Future Russian gas transit flows through Ukraine to Europe may be between 10 and 15 billion cubic metres per year, Alexei Miller, head of Russian gas giant Gazprom, said on Tuesday, which is a significant decline from current levels.
Miller issued his comments after German Chancellor Angela Merkel said that the planned new Nord Stream 2 pipeline between Russia and Germany could not go ahead without clarity on Ukraine’s role as a transit route for gas.
“We have never raised an issue about abandoning the Ukrainian transit. However, the Russian resource base has been moving northward and there won’t be the same resources in the central gas transportation corridor as it was in the past,” Miller said in a statement.

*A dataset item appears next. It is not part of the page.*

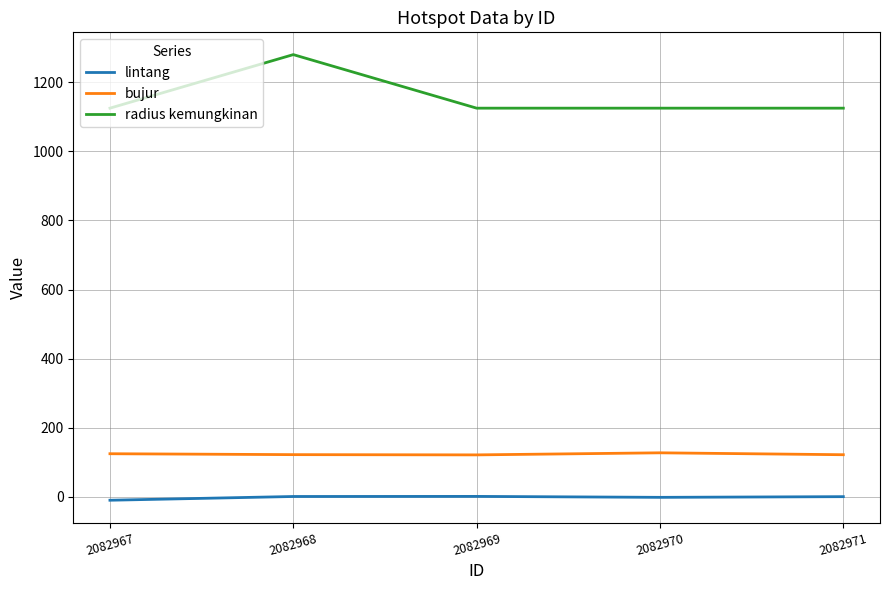

What is the average value of the lintang series?

-1.7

“That’s why a certain transit could still be in place, in the amount of 10-15 bcm per year, but the Ukrainian side has to explain the viability of the new transit contract,” he said.

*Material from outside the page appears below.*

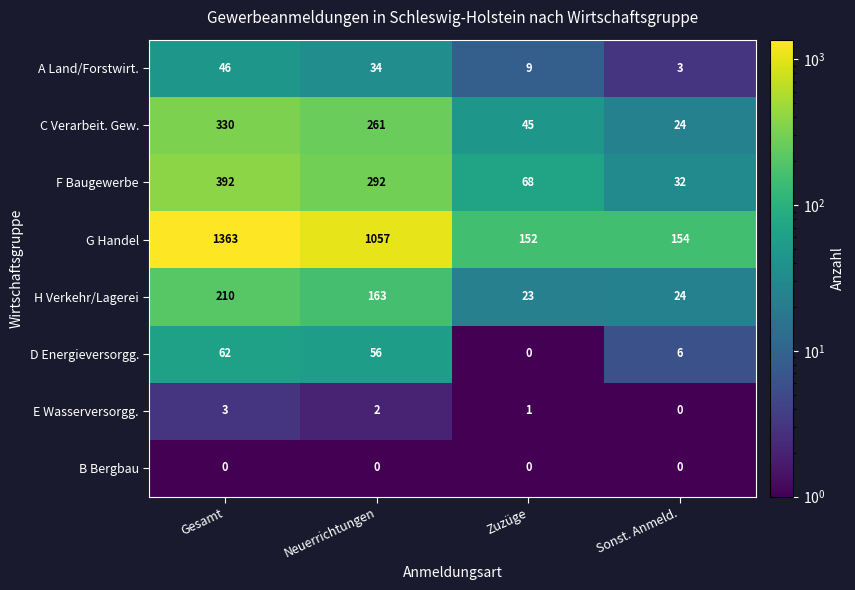

What is the sum of all G Handel values?

2726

He did not give a time frame for when the transit could be 10-15 bcm a year.
Ukraine has been a key route for carrying Russian gas to Europe where it supplies around a third of gas needs, but Moscow and Kiev have clashed frequently over energy.
Last year, the transit amounted to more than 93 bcm, while Gazprom’s total exports to Europe and Turkey reached an all-time high of 194 bcm.
Last year, Ukraine earned around $3 billion in Russian gas transit fees.
Gazprom said last month it would terminate its gas contracts with Ukraine after it lost a court case, escalating a dispute which had left Ukraine struggling to stay warm and which the European Union said could threaten gas flows to Europe.
A Stockholm arbitration court ordered Gazprom in February to pay more than $2.5 billion to Ukrainian energy firm Naftogaz - a ruling meant to conclude a long legal battle that has run alongside Ukraine’s broader political stand-off with Russia.
Gazprom wants to bypass Ukraine as an export route and plans to build two more undersea gas pipelines to Europe: TurkStream to Turkey and Nord Stream 2 to Germany.
Eastern European and Baltic states fear Nord Stream 2, planned to run through the Baltic Sea, could increase reliance on Russian gas and undermine Ukraine’s role as a gas transit route.
The plans for the pipelines were given new impetus after relations between Moscow and Kiev plunged as Russia-leaning president Viktor Yanukovich fled Ukraine in 2014 following street protests and a pro-Moscow revolt subsequently flared in eastern Ukraine.
The current deal between Russia and Ukraine on gas purchases and transit expires at the end of 2019 and Kiev has been worrying about losing its transfer fees for shipping the Russian gas westwards to Europe.